──────── RECORDS
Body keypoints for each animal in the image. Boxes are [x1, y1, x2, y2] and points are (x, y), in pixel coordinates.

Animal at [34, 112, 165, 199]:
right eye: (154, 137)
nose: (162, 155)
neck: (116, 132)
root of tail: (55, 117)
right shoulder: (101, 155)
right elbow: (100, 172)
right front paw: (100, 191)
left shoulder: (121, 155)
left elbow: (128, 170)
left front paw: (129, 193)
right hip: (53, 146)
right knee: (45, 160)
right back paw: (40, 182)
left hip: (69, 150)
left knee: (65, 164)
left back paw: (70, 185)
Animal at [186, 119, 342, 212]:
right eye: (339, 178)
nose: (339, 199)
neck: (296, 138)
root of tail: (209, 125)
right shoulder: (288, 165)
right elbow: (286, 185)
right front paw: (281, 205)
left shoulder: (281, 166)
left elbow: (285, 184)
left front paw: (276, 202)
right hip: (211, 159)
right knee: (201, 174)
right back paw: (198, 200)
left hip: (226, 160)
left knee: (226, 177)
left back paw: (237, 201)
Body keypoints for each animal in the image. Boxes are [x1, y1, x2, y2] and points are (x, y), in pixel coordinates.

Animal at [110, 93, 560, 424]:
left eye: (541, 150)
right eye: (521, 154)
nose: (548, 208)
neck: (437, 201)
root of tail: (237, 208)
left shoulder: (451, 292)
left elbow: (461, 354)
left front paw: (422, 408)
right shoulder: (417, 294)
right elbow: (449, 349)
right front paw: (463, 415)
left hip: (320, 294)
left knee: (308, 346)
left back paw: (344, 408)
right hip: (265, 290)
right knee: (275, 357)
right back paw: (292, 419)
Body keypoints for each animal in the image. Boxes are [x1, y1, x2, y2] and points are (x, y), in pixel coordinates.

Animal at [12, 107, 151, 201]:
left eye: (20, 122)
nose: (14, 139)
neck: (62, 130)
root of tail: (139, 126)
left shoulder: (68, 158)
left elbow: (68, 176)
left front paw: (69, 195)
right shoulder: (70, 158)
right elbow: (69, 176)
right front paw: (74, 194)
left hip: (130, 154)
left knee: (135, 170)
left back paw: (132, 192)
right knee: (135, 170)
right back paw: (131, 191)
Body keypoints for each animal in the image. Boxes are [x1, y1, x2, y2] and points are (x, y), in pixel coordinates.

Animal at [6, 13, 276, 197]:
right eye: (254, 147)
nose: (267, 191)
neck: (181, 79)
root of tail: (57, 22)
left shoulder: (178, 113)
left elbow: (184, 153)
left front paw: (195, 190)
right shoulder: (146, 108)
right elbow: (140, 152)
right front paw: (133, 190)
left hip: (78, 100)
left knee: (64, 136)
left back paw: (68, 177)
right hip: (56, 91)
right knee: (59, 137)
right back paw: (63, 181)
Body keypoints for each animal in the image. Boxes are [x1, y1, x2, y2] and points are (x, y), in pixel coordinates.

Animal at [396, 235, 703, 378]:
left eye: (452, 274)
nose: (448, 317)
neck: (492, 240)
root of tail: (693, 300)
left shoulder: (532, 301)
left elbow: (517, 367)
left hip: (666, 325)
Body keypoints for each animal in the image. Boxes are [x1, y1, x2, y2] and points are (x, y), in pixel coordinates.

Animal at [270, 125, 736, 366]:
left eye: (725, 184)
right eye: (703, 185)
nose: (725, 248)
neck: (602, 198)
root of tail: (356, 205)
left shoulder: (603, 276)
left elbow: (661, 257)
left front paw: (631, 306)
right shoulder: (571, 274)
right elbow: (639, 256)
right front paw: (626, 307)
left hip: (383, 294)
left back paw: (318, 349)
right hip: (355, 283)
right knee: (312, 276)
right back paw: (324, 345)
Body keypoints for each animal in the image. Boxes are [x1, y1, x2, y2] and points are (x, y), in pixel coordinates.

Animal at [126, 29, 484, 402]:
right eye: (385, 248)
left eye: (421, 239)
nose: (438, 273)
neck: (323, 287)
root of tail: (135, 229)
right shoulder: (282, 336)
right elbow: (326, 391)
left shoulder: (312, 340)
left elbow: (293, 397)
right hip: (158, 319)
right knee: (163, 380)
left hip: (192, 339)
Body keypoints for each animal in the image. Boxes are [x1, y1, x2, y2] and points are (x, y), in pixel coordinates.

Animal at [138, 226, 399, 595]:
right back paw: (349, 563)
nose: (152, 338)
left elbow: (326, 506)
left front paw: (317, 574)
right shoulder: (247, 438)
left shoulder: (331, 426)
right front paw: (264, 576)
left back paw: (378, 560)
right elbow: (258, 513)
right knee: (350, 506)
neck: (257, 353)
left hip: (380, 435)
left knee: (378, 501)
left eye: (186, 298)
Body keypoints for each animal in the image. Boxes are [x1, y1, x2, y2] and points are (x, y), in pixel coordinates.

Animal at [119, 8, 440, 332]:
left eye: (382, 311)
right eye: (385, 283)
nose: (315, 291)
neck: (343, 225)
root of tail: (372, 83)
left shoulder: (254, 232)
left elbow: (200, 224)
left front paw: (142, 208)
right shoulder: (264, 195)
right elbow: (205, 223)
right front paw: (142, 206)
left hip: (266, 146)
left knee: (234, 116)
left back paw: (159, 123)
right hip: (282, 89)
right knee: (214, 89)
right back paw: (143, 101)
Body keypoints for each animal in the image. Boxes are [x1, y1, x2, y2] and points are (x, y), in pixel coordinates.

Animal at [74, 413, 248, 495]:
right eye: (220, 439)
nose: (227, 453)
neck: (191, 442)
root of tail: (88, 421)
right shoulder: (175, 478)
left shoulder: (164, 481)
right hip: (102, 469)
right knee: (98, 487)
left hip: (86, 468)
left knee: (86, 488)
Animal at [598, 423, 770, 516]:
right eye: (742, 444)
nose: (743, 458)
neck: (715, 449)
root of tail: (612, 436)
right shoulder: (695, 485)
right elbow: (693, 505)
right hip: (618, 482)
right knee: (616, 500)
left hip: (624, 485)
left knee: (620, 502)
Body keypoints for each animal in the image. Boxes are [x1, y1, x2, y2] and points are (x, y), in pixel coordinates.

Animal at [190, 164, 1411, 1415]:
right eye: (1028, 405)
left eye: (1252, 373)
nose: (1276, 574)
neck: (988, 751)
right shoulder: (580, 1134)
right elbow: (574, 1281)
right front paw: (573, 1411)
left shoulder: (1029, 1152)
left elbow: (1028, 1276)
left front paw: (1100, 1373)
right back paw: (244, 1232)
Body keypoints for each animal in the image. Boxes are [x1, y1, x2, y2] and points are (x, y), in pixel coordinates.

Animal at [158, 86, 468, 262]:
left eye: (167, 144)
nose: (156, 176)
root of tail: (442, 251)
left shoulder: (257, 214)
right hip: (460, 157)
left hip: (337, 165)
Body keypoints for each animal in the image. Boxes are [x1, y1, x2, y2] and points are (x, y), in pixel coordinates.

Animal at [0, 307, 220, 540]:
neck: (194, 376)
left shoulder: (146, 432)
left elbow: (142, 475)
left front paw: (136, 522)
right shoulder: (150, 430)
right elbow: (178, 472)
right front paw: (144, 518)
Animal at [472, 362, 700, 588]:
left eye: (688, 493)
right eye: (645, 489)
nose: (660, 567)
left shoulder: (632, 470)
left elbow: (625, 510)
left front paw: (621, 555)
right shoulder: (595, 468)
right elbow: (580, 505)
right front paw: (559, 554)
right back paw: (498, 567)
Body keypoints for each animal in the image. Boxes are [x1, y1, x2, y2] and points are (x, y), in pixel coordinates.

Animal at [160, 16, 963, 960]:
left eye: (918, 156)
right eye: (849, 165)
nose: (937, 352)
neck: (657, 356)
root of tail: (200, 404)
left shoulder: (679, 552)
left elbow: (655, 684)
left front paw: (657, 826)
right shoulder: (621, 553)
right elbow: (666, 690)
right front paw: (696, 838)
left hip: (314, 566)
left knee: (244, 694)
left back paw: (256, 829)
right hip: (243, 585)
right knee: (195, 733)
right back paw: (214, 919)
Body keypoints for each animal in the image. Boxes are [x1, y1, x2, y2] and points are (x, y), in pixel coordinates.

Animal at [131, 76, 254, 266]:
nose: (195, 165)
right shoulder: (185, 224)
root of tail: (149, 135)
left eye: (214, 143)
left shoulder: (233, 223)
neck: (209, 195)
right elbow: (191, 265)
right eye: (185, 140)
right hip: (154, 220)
────────────────
**WHAT YOU ARE ASKED TO DO**
Repeat, exactly as they stand above, the lines from the line with "right elbow: (205, 223)" to the line with "right knee: (98, 487)", both lines included.

**YOUR RESPONSE**
right elbow: (205, 223)
right front paw: (142, 206)
left hip: (266, 146)
left knee: (234, 116)
left back paw: (159, 123)
right hip: (282, 89)
right knee: (214, 89)
right back paw: (143, 101)
Body keypoints for each animal in the image. Boxes are [x1, y1, x2, y2] and points are (x, y), in pixel coordinates.

Animal at [74, 413, 248, 495]:
right eye: (220, 439)
nose: (227, 453)
neck: (191, 442)
root of tail: (88, 421)
right shoulder: (175, 478)
left shoulder: (164, 481)
right hip: (102, 469)
right knee: (98, 487)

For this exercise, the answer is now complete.